Does Logistics Management Understand Procurement Better than Most Procurement Publications?

A recent Logistics Management Article on The State of Procurement in 2024, starts off with Procurement is fundamental. It spans everything from day-to-day purchases to measuring sustainability to future-proofing operations for long-term growth. It’s a wide spectrum of mission-critical responsibilities, spanning all business functions.

As we noted in our recent article on The Future of Procurement is the Past, Procurement is at the heart of the business. It’s always been a core function and always will be. And once businesses realize that the key to sustained profitability going forward is getting back to basics, it will be again.

And while the article says “Procurement is transforming at lightning speed“, it’s only partially right … leading Procurement departments are transforming their technological baseline at lightning speed to become more efficient and effective, but they are not changing the core, strategic function they perform, they are just implementing processes and tools that allow them to perform those core, strategic functions more efficiently and effectively.

Why? According to the article, which quotes Gartner, its due to the intersection of accelerating changes in risk management, ESG, and technology and the complexity and challenges of keeping up. The internal challenges — such as system complexity, a wide range of vendors and products, and compliance requirements — and the external challenges — rising costs, unexpected economic changes and CSR mandates, and changing digital procurement needs — are increasing by the day.

As a result, many Procurement departments have been going through transformations, sometimes two or three at a times, but not all are turning out as planned. This is because, as the article notes, most of these projects focus on implementation, and not the reason for; relies too heavy on staff(‘s lack of) experience and implementer inexperience; buys into the vendor’s “one size fits all” approach; and leaves workflows incomplete. Digital is not an option, but how you approach it is. The article emphasizes simplicity, quoting Gartner’s statistic that organizations that employ design simplicity have a 42% increase in success, but that’s just part of the picture.

As per our previous articles, it’s not just simplicity, it’s focus on what is needed, why, and vetting the platform and the vendor against both. It’s putting the real need first, not the technology, and selecting the right technology for the job. Sometimes it might be AI, but most of the time it will be classic tech that’s been on the market for 10, or 20, years that has been honed over the years by a vendor laser focused on solving a subset of Procurement problems in the best way possible for companies in the industries, market size, and geography the vendor is focussed on. As the article notes, there’s no AI roadmap and, as such, significant care should be taken with any AI initiative.

It’s more critical as the article notes, to focus on better data analysis, efficiency, and system (and data stream) interconnection. The more insight you get, the better decisions you can make on system selection.

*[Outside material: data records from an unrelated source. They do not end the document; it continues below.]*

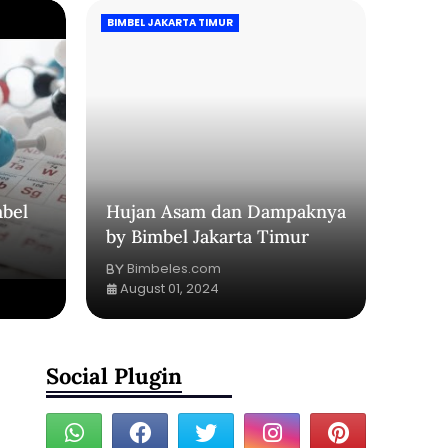
BIMBEL JAKARTA TIMUR
bel
Hujan Asam dan Dampaknya
by Bimbel Jakarta Timur
Bimbeles.com
August 01, 2024
Social Plugin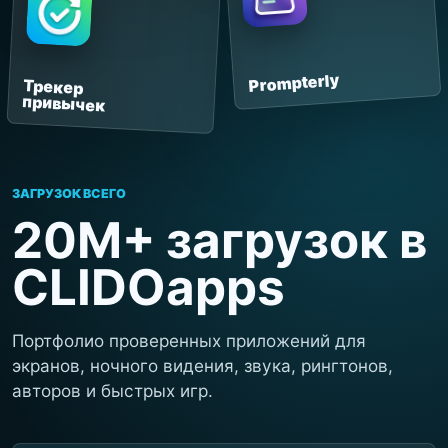
Prompterly
Трекер
привычек
ЗАГРУЗОК ВСЕГО
20M+ загрузок в
CLIDOapps
Портфолио проверенных приложений для
экранов, ночного видения, звука, рингтонов,
авторов и быстрых игр.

In other words, the current state is a challenging one, but that’s no different than what Procurement has been going through since the first commercial telephone interchange began operations in 1878. Procurement has always had to deal with change, the only difference now is that it’s coming harder and faster than it ever has. But it’s not like Procurement hasn’t always had to deal with or adapt to change, and it’s not like the best Procurement departments haven’t always done so, it’s just that the challenge has reached a new height. But as long as Procurement employs the same best practices they’ve always employed and does the right due diligence on any solutions they are considering, they will do just fine.